Saved data entries:

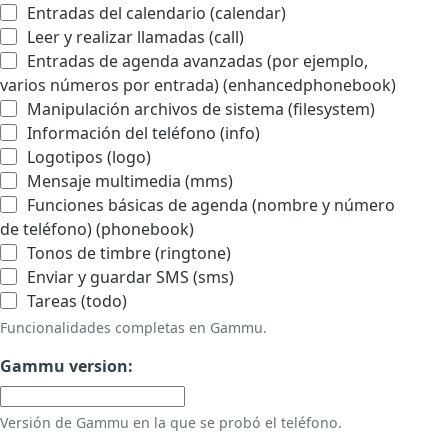
Entradas del calendario (calendar)
Leer y realizar llamadas (call)
Entradas de agenda avanzadas (por ejemplo,
varios números por entrada) (enhancedphonebook)
Manipulación archivos de sistema (filesystem)
Información del teléfono (info)
Logotipos (logo)
Mensaje multimedia (mms)
Funciones básicas de agenda (nombre y número
de teléfono) (phonebook)
Tonos de timbre (ringtone)
Enviar y guardar SMS (sms)
Tareas (todo)
Funcionalidades completas en Gammu.
Gammu version:
Versión de Gammu en la que se probó el teléfono.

Problem requirements: The answer is the records above, repeated exactly, with no picture in it.

Expected answer:
Entradas del calendario (calendar)
Leer y realizar llamadas (call)
Entradas de agenda avanzadas (por ejemplo,
varios números por entrada) (enhancedphonebook)
Manipulación archivos de sistema (filesystem)
Información del teléfono (info)
Logotipos (logo)
Mensaje multimedia (mms)
Funciones básicas de agenda (nombre y número
de teléfono) (phonebook)
Tonos de timbre (ringtone)
Enviar y guardar SMS (sms)
Tareas (todo)
Funcionalidades completas en Gammu.
Gammu version:
Versión de Gammu en la que se probó el teléfono.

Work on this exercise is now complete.